- [Records to use]

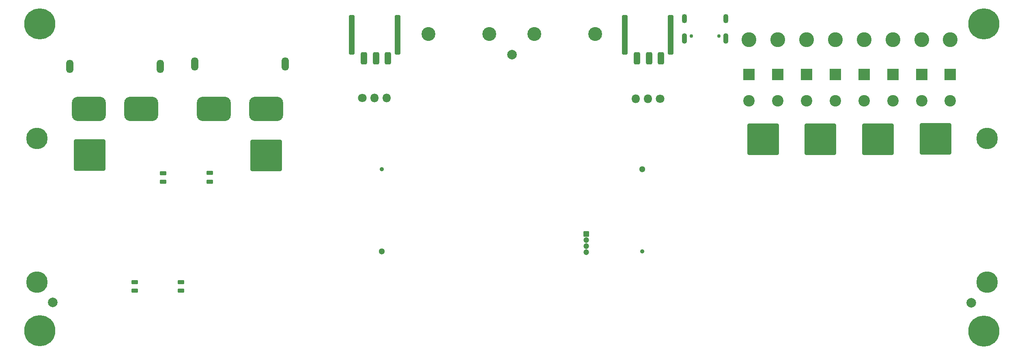
<source format=gbr>
%TF.GenerationSoftware,KiCad,Pcbnew,7.0.7*%
%TF.CreationDate,2024-04-13T02:06:32+02:00*%
%TF.ProjectId,smps_legged_robot,736d7073-5f6c-4656-9767-65645f726f62,1.0*%
%TF.SameCoordinates,PX7026f0PY568bc30*%
%TF.FileFunction,Soldermask,Bot*%
%TF.FilePolarity,Negative*%
%FSLAX46Y46*%
G04 Gerber Fmt 4.6, Leading zero omitted, Abs format (unit mm)*
G04 Created by KiCad (PCBNEW 7.0.7) date 2024-04-13 02:06:32*
%MOMM*%
%LPD*%
G01*
G04 APERTURE LIST*
G04 Aperture macros list*
%AMRoundRect*
0 Rectangle with rounded corners*
0 $1 Rounding radius*
0 $2 $3 $4 $5 $6 $7 $8 $9 X,Y pos of 4 corners*
0 Add a 4 corners polygon primitive as box body*
4,1,4,$2,$3,$4,$5,$6,$7,$8,$9,$2,$3,0*
0 Add four circle primitives for the rounded corners*
1,1,$1+$1,$2,$3*
1,1,$1+$1,$4,$5*
1,1,$1+$1,$6,$7*
1,1,$1+$1,$8,$9*
0 Add four rect primitives between the rounded corners*
20,1,$1+$1,$2,$3,$4,$5,0*
20,1,$1+$1,$4,$5,$6,$7,0*
20,1,$1+$1,$6,$7,$8,$9,0*
20,1,$1+$1,$8,$9,$2,$3,0*%
G04 Aperture macros list end*
%ADD10RoundRect,1.300000X2.250000X1.250000X-2.250000X1.250000X-2.250000X-1.250000X2.250000X-1.250000X0*%
%ADD11O,1.504000X2.804000*%
%ADD12RoundRect,0.375000X-2.925000X-2.925000X2.925000X-2.925000X2.925000X2.925000X-2.925000X2.925000X0*%
%ADD13C,3.100000*%
%ADD14RoundRect,0.050000X1.150000X1.150000X-1.150000X1.150000X-1.150000X-1.150000X1.150000X-1.150000X0*%
%ADD15C,2.400000*%
%ADD16C,0.800000*%
%ADD17C,4.500000*%
%ADD18C,0.900000*%
%ADD19C,6.500000*%
%ADD20C,1.800000*%
%ADD21O,1.800000X1.800000*%
%ADD22RoundRect,0.050000X0.550000X-0.550000X0.550000X0.550000X-0.550000X0.550000X-0.550000X-0.550000X0*%
%ADD23C,1.200000*%
%ADD24C,2.900000*%
%ADD25C,1.300000*%
%ADD26C,0.750000*%
%ADD27O,1.100000X2.200000*%
%ADD28O,1.100000X1.900000*%
%ADD29RoundRect,0.360000X-0.310000X-0.940000X0.310000X-0.940000X0.310000X0.940000X-0.310000X0.940000X0*%
%ADD30RoundRect,0.325000X-0.275000X-3.825000X0.275000X-3.825000X0.275000X3.825000X-0.275000X3.825000X0*%
%ADD31C,2.000000*%
%ADD32RoundRect,0.237500X-0.462500X0.187500X-0.462500X-0.187500X0.462500X-0.187500X0.462500X0.187500X0*%
G04 APERTURE END LIST*
D10*
%TO.C,J502*%
X65500000Y16600000D03*
X54600000Y16600000D03*
D11*
X50600000Y25500000D03*
X69500000Y25500000D03*
%TD*%
D12*
%TO.C,J304*%
X219300000Y10250000D03*
%TD*%
D13*
%TO.C,Molex_602*%
X228400000Y31100000D03*
D14*
X228400000Y23800000D03*
D15*
X228400000Y18300000D03*
%TD*%
D16*
%TO.C,H2101*%
X240410000Y10390000D03*
X240893274Y11556726D03*
X240893274Y9223274D03*
X242060000Y12040000D03*
D17*
X242060000Y10390000D03*
D16*
X242060000Y8740000D03*
X243226726Y11556726D03*
X243226726Y9223274D03*
X243710000Y10390000D03*
%TD*%
D18*
%TO.C,H2201*%
X42010000Y34340000D03*
X42712944Y36037056D03*
X42712944Y32642944D03*
X44410000Y36740000D03*
D19*
X44410000Y34340000D03*
D18*
X44410000Y31940000D03*
X46107056Y36037056D03*
X46107056Y32642944D03*
X46810000Y34340000D03*
%TD*%
D16*
%TO.C,H2103*%
X42110000Y10390000D03*
X42593274Y11556726D03*
X42593274Y9223274D03*
X43760000Y12040000D03*
D17*
X43760000Y10390000D03*
D16*
X43760000Y8740000D03*
X44926726Y11556726D03*
X44926726Y9223274D03*
X45410000Y10390000D03*
%TD*%
%TO.C,H2104*%
X42110000Y-19610000D03*
X42593274Y-18443274D03*
X42593274Y-20776726D03*
X43760000Y-17960000D03*
D17*
X43760000Y-19610000D03*
D16*
X43760000Y-21260000D03*
X44926726Y-18443274D03*
X44926726Y-20776726D03*
X45410000Y-19610000D03*
%TD*%
D18*
%TO.C,H2204*%
X239010000Y34340000D03*
X239712944Y36037056D03*
X239712944Y32642944D03*
X241410000Y36740000D03*
D19*
X241410000Y34340000D03*
D18*
X241410000Y31940000D03*
X243107056Y36037056D03*
X243107056Y32642944D03*
X243810000Y34340000D03*
%TD*%
D13*
%TO.C,Molex_604*%
X192400000Y31100000D03*
D14*
X192400000Y23800000D03*
D15*
X192400000Y18300000D03*
%TD*%
D10*
%TO.C,J501*%
X80700000Y16600000D03*
X91600000Y16600000D03*
D11*
X95600000Y26000000D03*
X76700000Y26000000D03*
%TD*%
D16*
%TO.C,H2102*%
X240410000Y-19610000D03*
X240893274Y-18443274D03*
X240893274Y-20776726D03*
X242060000Y-17960000D03*
D17*
X242060000Y-19610000D03*
D16*
X242060000Y-21260000D03*
X243226726Y-18443274D03*
X243226726Y-20776726D03*
X243710000Y-19610000D03*
%TD*%
D20*
%TO.C,J1109*%
X111705000Y18860000D03*
D21*
X114245000Y18860000D03*
X116785000Y18860000D03*
%TD*%
D20*
%TO.C,J1110*%
X173790000Y18746017D03*
D21*
X171250000Y18746017D03*
X168710000Y18746017D03*
%TD*%
D22*
%TO.C,J1701*%
X158445000Y-9605000D03*
D23*
X158445000Y-10855000D03*
X158445000Y-12105000D03*
X158445000Y-13355000D03*
%TD*%
D13*
%TO.C,Molex_601*%
X234400000Y31100000D03*
D14*
X234400000Y23800000D03*
D15*
X234400000Y18300000D03*
%TD*%
D13*
%TO.C,Molex_607*%
X222409250Y31100000D03*
D14*
X222409250Y23800000D03*
D15*
X222409250Y18300000D03*
%TD*%
D13*
%TO.C,Molex_605*%
X210400000Y31100000D03*
D14*
X210400000Y23800000D03*
D15*
X210400000Y18300000D03*
%TD*%
D24*
%TO.C,J1107*%
X147615000Y32280000D03*
X160315000Y32280000D03*
%TD*%
D12*
%TO.C,J303*%
X207300000Y10250000D03*
%TD*%
D24*
%TO.C,J1108*%
X125505000Y32280000D03*
X138205000Y32280000D03*
%TD*%
D13*
%TO.C,Molex_603*%
X198400000Y31100000D03*
D14*
X198400000Y23800000D03*
D15*
X198400000Y18300000D03*
%TD*%
D12*
%TO.C,J302*%
X195300000Y10250000D03*
%TD*%
D18*
%TO.C,H2203*%
X239010000Y-29860000D03*
X239712944Y-28162944D03*
X239712944Y-31557056D03*
X241410000Y-27460000D03*
D19*
X241410000Y-29860000D03*
D18*
X241410000Y-32260000D03*
X243107056Y-28162944D03*
X243107056Y-31557056D03*
X243810000Y-29860000D03*
%TD*%
%TO.C,J2501*%
X115760000Y3990000D03*
D25*
X115760000Y-13210000D03*
%TD*%
D12*
%TO.C,J301*%
X231300000Y10350000D03*
%TD*%
D13*
%TO.C,Molex_606*%
X204400000Y31100000D03*
D14*
X204400000Y23800000D03*
D15*
X204400000Y18300000D03*
%TD*%
D26*
%TO.C,J403*%
X186135000Y31800000D03*
X180355000Y31800000D03*
D27*
X187565000Y31300000D03*
D28*
X187565000Y35480000D03*
D27*
X178925000Y31300000D03*
D28*
X178925000Y35480000D03*
%TD*%
D18*
%TO.C,J1301*%
X170060000Y-13210000D03*
D25*
X170060000Y3990000D03*
%TD*%
D13*
%TO.C,Molex_608*%
X216400000Y31100000D03*
D14*
X216400000Y23800000D03*
D15*
X216400000Y18300000D03*
%TD*%
D18*
%TO.C,H2202*%
X42010000Y-29760000D03*
X42712944Y-28062944D03*
X42712944Y-31457056D03*
X44410000Y-27360000D03*
D19*
X44410000Y-29760000D03*
D18*
X44410000Y-32160000D03*
X46107056Y-28062944D03*
X46107056Y-31457056D03*
X46810000Y-29760000D03*
%TD*%
D12*
%TO.C,J306*%
X91650000Y6850000D03*
%TD*%
%TO.C,J305*%
X54750000Y6950000D03*
%TD*%
D29*
%TO.C,J1102*%
X117054999Y27160699D03*
X114554999Y27160699D03*
X112054999Y27160699D03*
D30*
X119024999Y32090699D03*
X109484999Y32090699D03*
%TD*%
D31*
%TO.C,FM2201*%
X47050000Y-23850000D03*
%TD*%
D32*
%TO.C,R1602*%
X64150000Y-19600000D03*
X64150000Y-21400000D03*
%TD*%
%TO.C,R1604*%
X73850000Y-19600000D03*
X73850000Y-21400000D03*
%TD*%
D31*
%TO.C,FM2205*%
X142910000Y27950000D03*
%TD*%
D29*
%TO.C,J1105*%
X174020000Y27165000D03*
X171520000Y27165000D03*
X169020000Y27165000D03*
D30*
X175990000Y32095000D03*
X166450000Y32095000D03*
%TD*%
D32*
%TO.C,R1603*%
X79850000Y3200000D03*
X79850000Y1400000D03*
%TD*%
%TO.C,R1601*%
X70150000Y3150000D03*
X70150000Y1350000D03*
%TD*%
D31*
%TO.C,FM2203*%
X238750000Y-23950000D03*
%TD*%
M02*

</source>
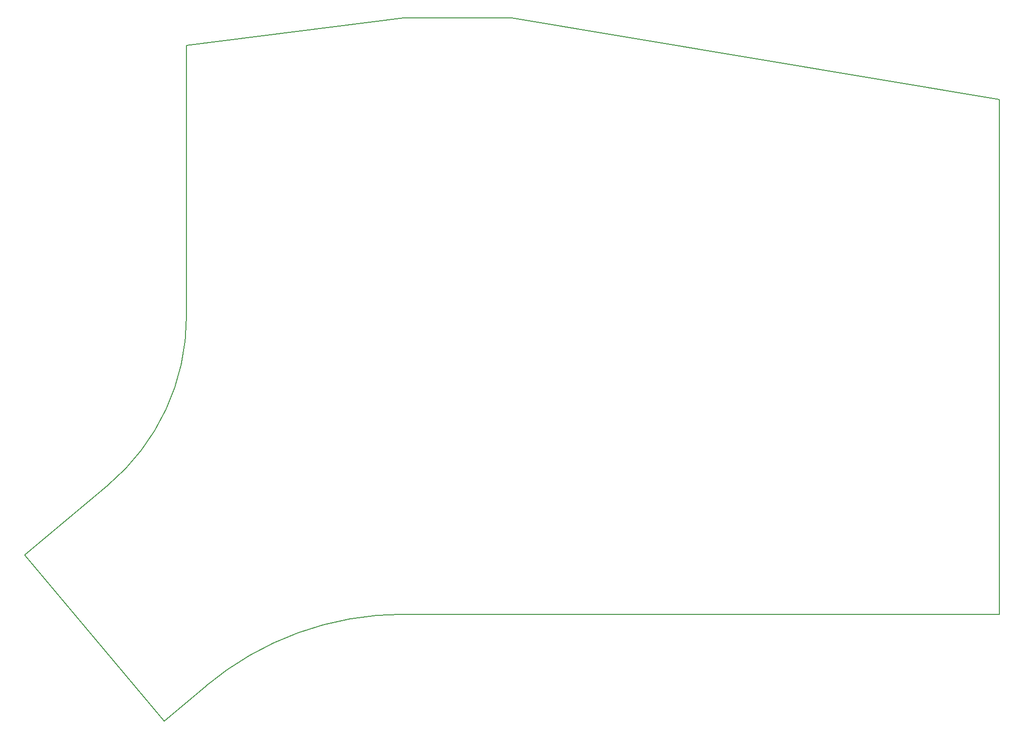
<source format=gbr>
G04 #@! TF.GenerationSoftware,KiCad,Pcbnew,(5.99.0-10089-gf88d39b4f0)*
G04 #@! TF.CreationDate,2021-04-09T11:44:43+02:00*
G04 #@! TF.ProjectId,blackwing,626c6163-6b77-4696-9e67-2e6b69636164,rev?*
G04 #@! TF.SameCoordinates,Original*
G04 #@! TF.FileFunction,Profile,NP*
%FSLAX46Y46*%
G04 Gerber Fmt 4.6, Leading zero omitted, Abs format (unit mm)*
G04 Created by KiCad (PCBNEW (5.99.0-10089-gf88d39b4f0)) date 2021-04-09 11:44:43*
%MOMM*%
%LPD*%
G01*
G04 APERTURE LIST*
G04 #@! TA.AperFunction,Profile*
%ADD10C,0.150000*%
G04 #@! TD*
G04 APERTURE END LIST*
D10*
X63140000Y8970000D02*
X82040000Y8957500D01*
X167540000Y-95542500D02*
X63040000Y-95542500D01*
X11259911Y-72931193D02*
G75*
G03*
X25040000Y-43382500I-24793644J29550094D01*
G01*
X82040000Y8957500D02*
X167540000Y-5292500D01*
X-3294933Y-85144159D02*
X11259911Y-72931194D01*
X25040000Y4207500D02*
X25040000Y-43382500D01*
X-3294933Y-85144159D02*
X21130996Y-114253848D01*
X28408418Y-108147365D02*
X21130996Y-114253848D01*
X167540000Y-5292500D02*
X167540000Y-95542500D01*
X25040000Y4207500D02*
X63140000Y8970000D01*
X28408419Y-108147363D02*
G75*
G02*
X63040000Y-95542500I34631579J-41272312D01*
G01*
M02*

</source>
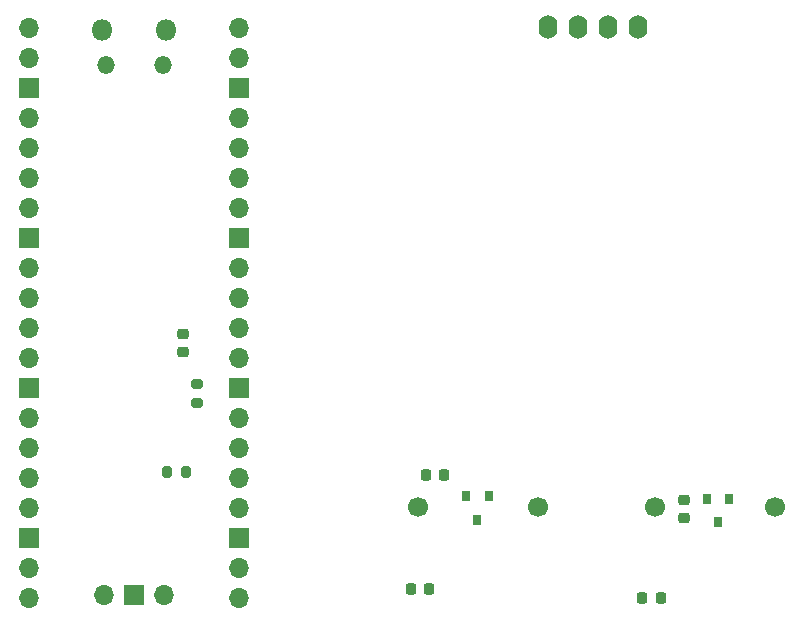
<source format=gbr>
%TF.GenerationSoftware,KiCad,Pcbnew,(7.0.0-0)*%
%TF.CreationDate,2023-02-22T19:20:36-06:00*%
%TF.ProjectId,first_keeb,66697273-745f-46b6-9565-622e6b696361,rev?*%
%TF.SameCoordinates,Original*%
%TF.FileFunction,Soldermask,Bot*%
%TF.FilePolarity,Negative*%
%FSLAX46Y46*%
G04 Gerber Fmt 4.6, Leading zero omitted, Abs format (unit mm)*
G04 Created by KiCad (PCBNEW (7.0.0-0)) date 2023-02-22 19:20:36*
%MOMM*%
%LPD*%
G01*
G04 APERTURE LIST*
G04 Aperture macros list*
%AMRoundRect*
0 Rectangle with rounded corners*
0 $1 Rounding radius*
0 $2 $3 $4 $5 $6 $7 $8 $9 X,Y pos of 4 corners*
0 Add a 4 corners polygon primitive as box body*
4,1,4,$2,$3,$4,$5,$6,$7,$8,$9,$2,$3,0*
0 Add four circle primitives for the rounded corners*
1,1,$1+$1,$2,$3*
1,1,$1+$1,$4,$5*
1,1,$1+$1,$6,$7*
1,1,$1+$1,$8,$9*
0 Add four rect primitives between the rounded corners*
20,1,$1+$1,$2,$3,$4,$5,0*
20,1,$1+$1,$4,$5,$6,$7,0*
20,1,$1+$1,$6,$7,$8,$9,0*
20,1,$1+$1,$8,$9,$2,$3,0*%
G04 Aperture macros list end*
%ADD10RoundRect,0.200000X0.200000X0.275000X-0.200000X0.275000X-0.200000X-0.275000X0.200000X-0.275000X0*%
%ADD11RoundRect,0.200000X0.275000X-0.200000X0.275000X0.200000X-0.275000X0.200000X-0.275000X-0.200000X0*%
%ADD12RoundRect,0.225000X-0.250000X0.225000X-0.250000X-0.225000X0.250000X-0.225000X0.250000X0.225000X0*%
%ADD13RoundRect,0.225000X0.225000X0.250000X-0.225000X0.250000X-0.225000X-0.250000X0.225000X-0.250000X0*%
%ADD14RoundRect,0.225000X0.250000X-0.225000X0.250000X0.225000X-0.250000X0.225000X-0.250000X-0.225000X0*%
%ADD15C,1.700000*%
%ADD16R,0.800000X0.900000*%
%ADD17O,1.600000X2.000000*%
%ADD18O,1.700000X1.700000*%
%ADD19R,1.700000X1.700000*%
%ADD20O,1.500000X1.500000*%
%ADD21O,1.800000X1.800000*%
G04 APERTURE END LIST*
D10*
%TO.C,PULL*%
X47740000Y-102100000D03*
X46090000Y-102100000D03*
%TD*%
D11*
%TO.C,PULL*%
X48630000Y-96295000D03*
X48630000Y-94645000D03*
%TD*%
D12*
%TO.C,CUP*%
X89890000Y-105995000D03*
X89890000Y-104445000D03*
%TD*%
D13*
%TO.C,CUP*%
X69545000Y-102340000D03*
X67995000Y-102340000D03*
%TD*%
D14*
%TO.C,RST*%
X47450000Y-91965000D03*
X47450000Y-90415000D03*
%TD*%
D13*
%TO.C,CUP*%
X87885000Y-112780000D03*
X86335000Y-112780000D03*
%TD*%
%TO.C,CUP*%
X68270000Y-112030000D03*
X66720000Y-112030000D03*
%TD*%
D15*
%TO.C,REF\u002A\u002A*%
X67380000Y-105080000D03*
X77540000Y-105080000D03*
%TD*%
%TO.C,REF\u002A\u002A*%
X87380000Y-105080000D03*
X97540000Y-105080000D03*
%TD*%
D16*
%TO.C,SENS*%
X72369999Y-106169999D03*
X73319999Y-104169999D03*
X71419999Y-104169999D03*
%TD*%
%TO.C,REF\u002A\u002A*%
X92729999Y-106369999D03*
X93679999Y-104369999D03*
X91779999Y-104369999D03*
%TD*%
D17*
%TO.C,SSD1306*%
X80919999Y-64399999D03*
X78379999Y-64399999D03*
X83459999Y-64399999D03*
X85999999Y-64399999D03*
%TD*%
D18*
%TO.C,U1*%
X45859999Y-112554999D03*
D19*
X43319999Y-112554999D03*
D18*
X40779999Y-112554999D03*
X52209999Y-64524999D03*
X52209999Y-67064999D03*
D19*
X52209999Y-69604999D03*
D18*
X52209999Y-72144999D03*
X52209999Y-74684999D03*
X52209999Y-77224999D03*
X52209999Y-79764999D03*
D19*
X52209999Y-82304999D03*
D18*
X52209999Y-84844999D03*
X52209999Y-87384999D03*
X52209999Y-89924999D03*
X52209999Y-92464999D03*
D19*
X52209999Y-95004999D03*
D18*
X52209999Y-97544999D03*
X52209999Y-100084999D03*
X52209999Y-102624999D03*
X52209999Y-105164999D03*
D19*
X52209999Y-107704999D03*
D18*
X52209999Y-110244999D03*
X52209999Y-112784999D03*
X34429999Y-112784999D03*
X34429999Y-110244999D03*
D19*
X34429999Y-107704999D03*
D18*
X34429999Y-105164999D03*
X34429999Y-102624999D03*
X34429999Y-100084999D03*
X34429999Y-97544999D03*
D19*
X34429999Y-95004999D03*
D18*
X34429999Y-92464999D03*
X34429999Y-89924999D03*
X34429999Y-87384999D03*
X34429999Y-84844999D03*
D19*
X34429999Y-82304999D03*
D18*
X34429999Y-79764999D03*
X34429999Y-77224999D03*
X34429999Y-74684999D03*
X34429999Y-72144999D03*
D19*
X34429999Y-69604999D03*
D18*
X34429999Y-67064999D03*
X34429999Y-64524999D03*
D20*
X45744999Y-67684999D03*
X40894999Y-67684999D03*
D21*
X40594999Y-64654999D03*
X46044999Y-64654999D03*
%TD*%
M02*

</source>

- [Instructions to follow] Please set down, exactly and with no pictures, the lines in the entries above starting at the one holding "X238750000Y-23950000D03*" and ending at the one holding "X28408418Y-108147365D02*", ends included.

- [Reply to the exercise]
X238750000Y-23950000D03*
%TD*%
M02*

</source>
<source format=gbr>
G04 #@! TF.GenerationSoftware,KiCad,Pcbnew,(5.99.0-10089-gf88d39b4f0)*
G04 #@! TF.CreationDate,2021-04-09T11:44:43+02:00*
G04 #@! TF.ProjectId,blackwing,626c6163-6b77-4696-9e67-2e6b69636164,rev?*
G04 #@! TF.SameCoordinates,Original*
G04 #@! TF.FileFunction,Profile,NP*
%FSLAX46Y46*%
G04 Gerber Fmt 4.6, Leading zero omitted, Abs format (unit mm)*
G04 Created by KiCad (PCBNEW (5.99.0-10089-gf88d39b4f0)) date 2021-04-09 11:44:43*
%MOMM*%
%LPD*%
G01*
G04 APERTURE LIST*
G04 #@! TA.AperFunction,Profile*
%ADD10C,0.150000*%
G04 #@! TD*
G04 APERTURE END LIST*
D10*
X63140000Y8970000D02*
X82040000Y8957500D01*
X167540000Y-95542500D02*
X63040000Y-95542500D01*
X11259911Y-72931193D02*
G75*
G03*
X25040000Y-43382500I-24793644J29550094D01*
G01*
X82040000Y8957500D02*
X167540000Y-5292500D01*
X-3294933Y-85144159D02*
X11259911Y-72931194D01*
X25040000Y4207500D02*
X25040000Y-43382500D01*
X-3294933Y-85144159D02*
X21130996Y-114253848D01*
X28408418Y-108147365D02*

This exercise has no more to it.